Die Geschichte der jungen Frau, die darum kämpft, in ihrem Leben anzukommen, hat mich auch deshalb so sehr berührt, weil Marlene so sympathisch und mir dadurch nah ist. Sie ist hilfsbereit – bringt beispielsweise der Obdachlosen Gerti Kaffee und Kekse und rettet sie später sogar. Marlene nimmt ihr Leben aktiv in die Hand. Auch wenn sie zunächst in die völlig falsche Richtung rennt, bewundert man ihren Tatendrang und möchte viel Zeit mit dieser netten, interessanten Person verbringen, die sich nicht nur durch Stärken auszeichnet, sondern auch mit Schwächen zu kämpfen hat. Sie ist oft sehr unsicher, was mich sofort noch mehr mit ihr verbunden hat. Wer kennt das nagende Gefühl nicht, zu glauben, man sei nicht gut genug, weil es die Mutter, Eltern oder die Gesellschaft so sagen? Dabei zählen doch im Leben nicht die Höhe des Gehalts oder das Prestige des Jobs, sondern dass man glücklich ist. Das zumindest lernt Marlene, die sich zu Beginn des Buchs noch sehr bemüht der Mutter zu gefallen, und am Ende zu sich und dem Beruf gefunden hat, der wirklich zu ihr passt.
Die Liebesgeschichte zwischen Marlene und Johannes beginnt lustig, geht temporeich weiter und hat mich in einem angenehmen Spannungszustand gehalten. Besonders schön fand ich hier, wie Marlene sich nicht davon abbringen lässt, tiefer zu schauen, als es gesellschaftlich angebracht scheint. Das ist für Johannes, der wegen des Traumas nur oberflächliche Bindung zulassen kann, schwer. Aber Marlene lässt sich nicht beirren, sie fühlt tief, schaut weiter hin und hinterfragt, wo andere wegsehen und behält mit dieser Philosophie am Ende recht.

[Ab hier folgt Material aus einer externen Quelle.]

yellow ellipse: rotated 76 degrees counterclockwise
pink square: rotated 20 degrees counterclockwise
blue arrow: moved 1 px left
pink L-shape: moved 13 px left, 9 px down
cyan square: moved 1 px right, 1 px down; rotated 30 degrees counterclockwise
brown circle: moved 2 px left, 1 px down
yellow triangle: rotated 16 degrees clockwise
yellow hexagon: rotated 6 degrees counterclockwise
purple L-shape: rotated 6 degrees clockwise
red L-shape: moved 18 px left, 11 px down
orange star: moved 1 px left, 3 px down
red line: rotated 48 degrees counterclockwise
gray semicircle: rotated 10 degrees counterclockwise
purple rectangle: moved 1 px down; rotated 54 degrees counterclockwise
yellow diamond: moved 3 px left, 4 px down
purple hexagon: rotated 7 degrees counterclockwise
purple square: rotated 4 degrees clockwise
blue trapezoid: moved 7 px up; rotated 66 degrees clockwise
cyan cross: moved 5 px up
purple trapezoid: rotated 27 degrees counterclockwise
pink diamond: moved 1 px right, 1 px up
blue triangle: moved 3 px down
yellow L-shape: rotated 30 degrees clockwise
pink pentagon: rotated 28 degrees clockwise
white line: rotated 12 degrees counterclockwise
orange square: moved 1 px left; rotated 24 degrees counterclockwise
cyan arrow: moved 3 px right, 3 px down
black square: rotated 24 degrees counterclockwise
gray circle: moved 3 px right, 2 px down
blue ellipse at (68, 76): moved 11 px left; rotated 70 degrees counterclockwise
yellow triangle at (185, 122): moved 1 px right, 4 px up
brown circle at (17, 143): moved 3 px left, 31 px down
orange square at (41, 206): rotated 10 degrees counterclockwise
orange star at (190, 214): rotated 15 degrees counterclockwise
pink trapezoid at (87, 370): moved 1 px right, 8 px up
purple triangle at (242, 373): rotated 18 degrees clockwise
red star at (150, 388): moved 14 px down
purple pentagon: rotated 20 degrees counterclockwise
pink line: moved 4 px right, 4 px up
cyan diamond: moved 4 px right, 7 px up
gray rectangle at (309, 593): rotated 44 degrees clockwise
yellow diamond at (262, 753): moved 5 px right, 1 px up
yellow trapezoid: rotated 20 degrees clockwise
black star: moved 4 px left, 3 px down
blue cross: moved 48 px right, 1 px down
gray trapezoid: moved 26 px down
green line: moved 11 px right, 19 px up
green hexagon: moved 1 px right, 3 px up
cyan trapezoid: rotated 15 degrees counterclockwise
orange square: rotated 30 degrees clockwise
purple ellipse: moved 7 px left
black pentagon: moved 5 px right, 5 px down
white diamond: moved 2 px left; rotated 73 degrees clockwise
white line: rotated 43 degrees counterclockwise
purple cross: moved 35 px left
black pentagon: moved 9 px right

Abschließend ist der Roman für mich perfekt gelungen, und zeichnet sich durch einen tollen Schreibstil aus, durch eine Atmosphäre, die den Leser den eigenen Alltag vergessen und in den Roman abtauchen lässt, durch authentisch und lebendig dargestellte Figuren, angenehmes Tempo und zum Nachdenken anregenden Tiefgang.
#Fazit#
Ich würde dieses Buch unbedingt jedem empfehlen, der gut geschriebene Liebes- und Entwicklungsgeschichten mag, die ans Herz gehen und ernste Themen auf eine kluge und sensible Art behandeln. Das Cover hält, was es verspricht: Das Buch entführt den Leser hinter die Kulissen und am liebsten möchte man nicht mehr daraus auftauchen. Aber der Tag kommt, und dann bleibt einem nichts anderes übrig, als auf das nächste Buch von Emilia Thomas zu warten – oder, wenn noch nicht gelesen, den Vorgängerroman zu lesen.